Statement by Republican Sinn Féin Vice President Des Dalton

The recalling of the Stormont assembly today (May 8 ) serves to block the possibility of a just and lasting settlement of the conflict in Ireland. The Stormont assembly is an obstacle to Irish freedom and unity, it is one of the pillars of the failed partitionist set-up imposed on the Irish people by the Treaty of surrender in 1921.

Since 1921 there have been five agreements, the 1921 Treaty, 1925 Boundary Agreement, the 1938 Anglo-Irish Trade Agreement, the 1985 Anglo-Irish Agreement and the 1998 Stormont agreement followed by the proposals agreed at St Andrew's in October 2006. All of these were agreements but none of them constituted a settlement, for the simple reason that all of them are based on the 1920 British Government of Ireland Act which partitioned Ireland. They all failed to deliver a settlement because each of these agreements ignored the essential truth which is that there can be no final settlement short of British government disengagement from Ireland.

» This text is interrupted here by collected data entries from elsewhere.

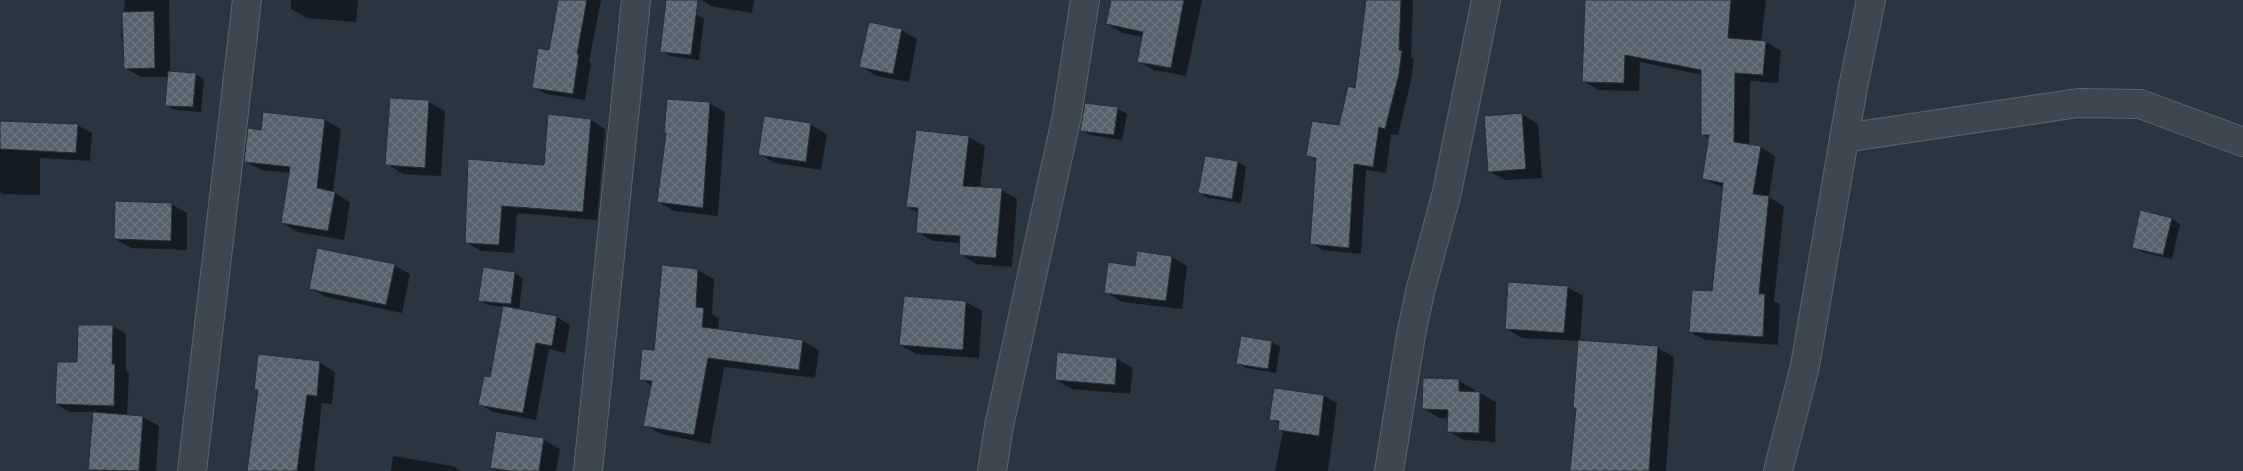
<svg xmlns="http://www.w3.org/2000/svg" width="2243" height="471" font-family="'DM Sans',sans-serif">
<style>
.shadow{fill:#0007}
.building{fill:url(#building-cross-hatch);stroke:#242e36}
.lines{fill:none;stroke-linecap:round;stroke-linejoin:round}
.street-casing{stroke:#5b656c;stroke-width:30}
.street{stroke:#3d474f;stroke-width:28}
</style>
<defs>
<pattern id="building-cross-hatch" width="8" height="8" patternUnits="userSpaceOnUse" patternTransform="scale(1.25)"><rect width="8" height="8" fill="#55626b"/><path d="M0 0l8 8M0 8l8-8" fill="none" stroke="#6b777f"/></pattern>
</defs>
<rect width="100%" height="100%" fill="#29353f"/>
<g class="shadow">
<polygon points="125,0 169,0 170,72 195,74 204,79 201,112 175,110 166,105 168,77 141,77 125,68 124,39 121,37"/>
<polygon points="291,0 358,0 356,22 307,18 291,9"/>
<polygon points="559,0 601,0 589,62 591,63 585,100 546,94 533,87 550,52"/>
<polygon points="701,0 754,0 752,13 711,6"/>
<polygon points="1112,0 1202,0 1186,76 1154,70 1138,61 1143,37 1123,33 1107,24"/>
<polygon points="1367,0 1413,0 1411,57 1414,59 1411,81 1398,135 1391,134 1386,173 1366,170 1361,254 1323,250 1311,243 1317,161 1308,155 1340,126 1356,89"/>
<polygon points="1596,0 1766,0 1761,42 1766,42 1781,51 1778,83 1750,81 1749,145 1760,147 1775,156 1769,197 1784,206 1774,301 1780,304 1778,345 1705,340 1690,332 1713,292 1724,188 1703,179 1710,139 1702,134 1702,75 1640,62 1639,91 1598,90 1583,81"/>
<polygon points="696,14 704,19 699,60 670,56 661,51"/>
<polygon points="901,30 917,39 909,82 877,76 861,67"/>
<polygon points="391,99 429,102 445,111 441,176 403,174 387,164"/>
<polygon points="709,103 725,112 718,216 674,211 658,202 667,133"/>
<polygon points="1086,104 1118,109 1127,114 1122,140 1090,135 1082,130"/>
<polygon points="1522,114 1538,124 1542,178 1505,180 1489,171"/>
<polygon points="765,118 811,125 827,134 821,170 775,163 759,154"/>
<polygon points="325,120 341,129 333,192 350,202 344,240 298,232 282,223 291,173 261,170 245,161 262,131"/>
<polygon points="591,120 605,129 597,220 517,213 514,253 481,251 466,242 469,161 545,167"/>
<polygon points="0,123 77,125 92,133 90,161 40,158 40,195 4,194 0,192"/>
<polygon points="969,137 985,146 980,188 1001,190 1017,199 1012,267 976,264 960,254 961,243 933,241 917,232 919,213 907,207"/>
<polygon points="1238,162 1246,167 1241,203 1208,198 1200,193"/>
<polygon points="171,204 187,213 187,250 131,248 115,239"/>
<polygon points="2172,219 2180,224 2172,259 2142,252 2133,247"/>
<polygon points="1171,257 1187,266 1182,309 1122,302 1106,292"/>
<polygon points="394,265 410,274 402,313 326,297 310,288"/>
<polygon points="663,266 698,270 714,279 712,314 719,319 718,331 803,341 819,350 815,378 724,367 710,444 661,434 645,425 652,386 641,379 655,351"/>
<polygon points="515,273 523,278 519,310 557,317 570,325 565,353 549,349 536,420 493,412 480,404 491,379 504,307 488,305 480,300"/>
<polygon points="1567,287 1583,296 1580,342 1658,348 1674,357 1666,471 1571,471 1577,409 1574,408 1579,341 1522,338 1506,328"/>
<polygon points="905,298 966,302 982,311 979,358 916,354 900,345"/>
<polygon points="113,326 126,334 126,371 129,373 127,416 143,417 159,426 156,471 93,471 89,469 94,412 70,412 56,404 79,364"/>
<polygon points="1242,338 1272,342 1280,347 1276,373 1246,368 1238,363"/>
<polygon points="1059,353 1117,359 1133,368 1130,394 1072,389 1056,380"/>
<polygon points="259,356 320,363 335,372 332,404 322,403 314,471 249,471 259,391 255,389"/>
<polygon points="1424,380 1459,381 1475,390 1475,393 1480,393 1496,402 1495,442 1464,440 1448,431 1449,418 1439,418 1423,408"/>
<polygon points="1324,396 1337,403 1328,471 1275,471 1283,432 1279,430 1280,424 1271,419"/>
<polygon points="497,433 544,440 560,449 556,471 498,471 492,468"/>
<polygon points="393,456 453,466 461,471 391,471"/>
</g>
<g class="building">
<polygon points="558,0 587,0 577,54 579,54 573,94 532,88 538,48 549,50"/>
<polygon points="666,0 698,0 691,55 660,52"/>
<polygon points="1111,0 1184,0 1171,68 1137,62 1143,32 1106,24"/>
<polygon points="1366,0 1401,0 1399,50 1402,51 1399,74 1385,129 1379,127 1373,167 1354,164 1349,248 1310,244 1316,158 1306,156 1312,121 1339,125 1348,86 1355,88"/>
<polygon points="1585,0 1731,0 1728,38 1766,41 1763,75 1735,73 1734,142 1761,146 1753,194 1769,196 1759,294 1765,294 1763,337 1689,332 1692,290 1712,291 1723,183 1702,179 1709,135 1701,135 1701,70 1625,55 1624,83 1582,82"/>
<polygon points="154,11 155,68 124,69 122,12"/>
<polygon points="869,22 902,29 893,74 859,67"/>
<polygon points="168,71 196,73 193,107 165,106"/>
<polygon points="390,98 429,100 425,168 385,165"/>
<polygon points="667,99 710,102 703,208 657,202 666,133 664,133"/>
<polygon points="1085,103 1118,107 1114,135 1080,131"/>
<polygon points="263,112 325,119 317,188 335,192 328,231 281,223 290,167 244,162 248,128 261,130"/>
<polygon points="1522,113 1526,169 1488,172 1484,116"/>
<polygon points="548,114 591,119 583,212 502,206 499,245 465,243 468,159 544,165"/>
<polygon points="764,116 811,123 806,162 758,155"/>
<polygon points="0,121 78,124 76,153 0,149"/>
<polygon points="916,130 969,136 963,186 1002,188 996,258 959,255 960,236 916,233 918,208 906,207"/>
<polygon points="1205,156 1238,161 1232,199 1198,193"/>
<polygon points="115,201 172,203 171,241 114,239"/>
<polygon points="2140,210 2172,218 2163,255 2132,248"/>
<polygon points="317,248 395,264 386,305 309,289"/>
<polygon points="1137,251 1172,256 1166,301 1104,293 1108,262 1135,266"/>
<polygon points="662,265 698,269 696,307 704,308 702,327 803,340 799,370 708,358 694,435 643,426 652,381 639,380 642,349 654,350"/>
<polygon points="483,267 515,272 511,304 478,301"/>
<polygon points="1508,282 1568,286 1564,333 1505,329"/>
<polygon points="904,296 966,301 963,350 899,345"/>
<polygon points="503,306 557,316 552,346 536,343 523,413 478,405 484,376 490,377"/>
<polygon points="78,325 113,325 112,364 115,364 114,406 55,404 57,362 77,362"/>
<polygon points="1241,336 1272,341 1268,369 1236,364"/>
<polygon points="1578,340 1658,346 1649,471 1570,471 1576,408 1573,408"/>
<polygon points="1057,352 1117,358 1115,385 1055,380"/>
<polygon points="258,354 320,361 317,396 307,395 297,471 247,471 258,390 254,390"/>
<polygon points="1423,378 1459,379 1459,391 1480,392 1479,433 1447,432 1448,410 1422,409"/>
<polygon points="1274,388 1324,395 1319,436 1278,430 1279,421 1269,420"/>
<polygon points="93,412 143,416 139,471 88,470"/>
<polygon points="496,431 544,438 539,471 510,471 490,468"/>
</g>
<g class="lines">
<defs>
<g id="street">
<polyline points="1844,138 2078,103 2140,104 2243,142"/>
<polyline points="192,471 247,0"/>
<polyline points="588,471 636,0"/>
<polyline points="992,471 999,426 1067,115 1085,0"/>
<polyline points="1389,471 1411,335 1420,292 1447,192 1486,0"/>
<polyline points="1778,471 1805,366 1853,87 1871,0"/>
</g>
</defs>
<use href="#street" class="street-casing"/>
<use href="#street" class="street"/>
</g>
</svg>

Last year the head of the 26-County administration Bertie Ahern declared that the "constitutional question" had been settled, such a claim is a nonsense as long as Irish national independence and the essential unity of the Irish nation are denied. Today also marks the final absorption of the Provisionals into the apparatus of British rule in Ireland. Today they become instruments of British policy, administering and policing British rule in the Six-Counties. For them the continued existence of the Six-County state is no longer in question by but rather how it will be governed under the British crown.

Today also marks the 20th anniversary of the deaths of the eight Loughall martyrs as well as civilian Anthony Hughes at the hands of British crown forces in a shoot-to-kill operation at Loughall RUC barracks in Co Tyrone. These eight men died not die for a new Stormont or the reform of British rule, they died for a New Ireland and an end to British occupation. Republican Sinn Féin salutes their memory.

The only basis for a just and lasting peace is a public British declaration of intent to withdraw from Ireland allowing all of the Irish people to negotiate a settlement, exercising true All-Ireland democracy.

Republican Sinn Féin believe that the proposals contained in EIRE NUA provide the basis for such a settlement, providing for a federation of Ireland's four provinces, with maximum decentralisation of power based on local majorities. This is the only coherent and credible means of breaking the cycle of conflict caused by continued British rule in Ireland.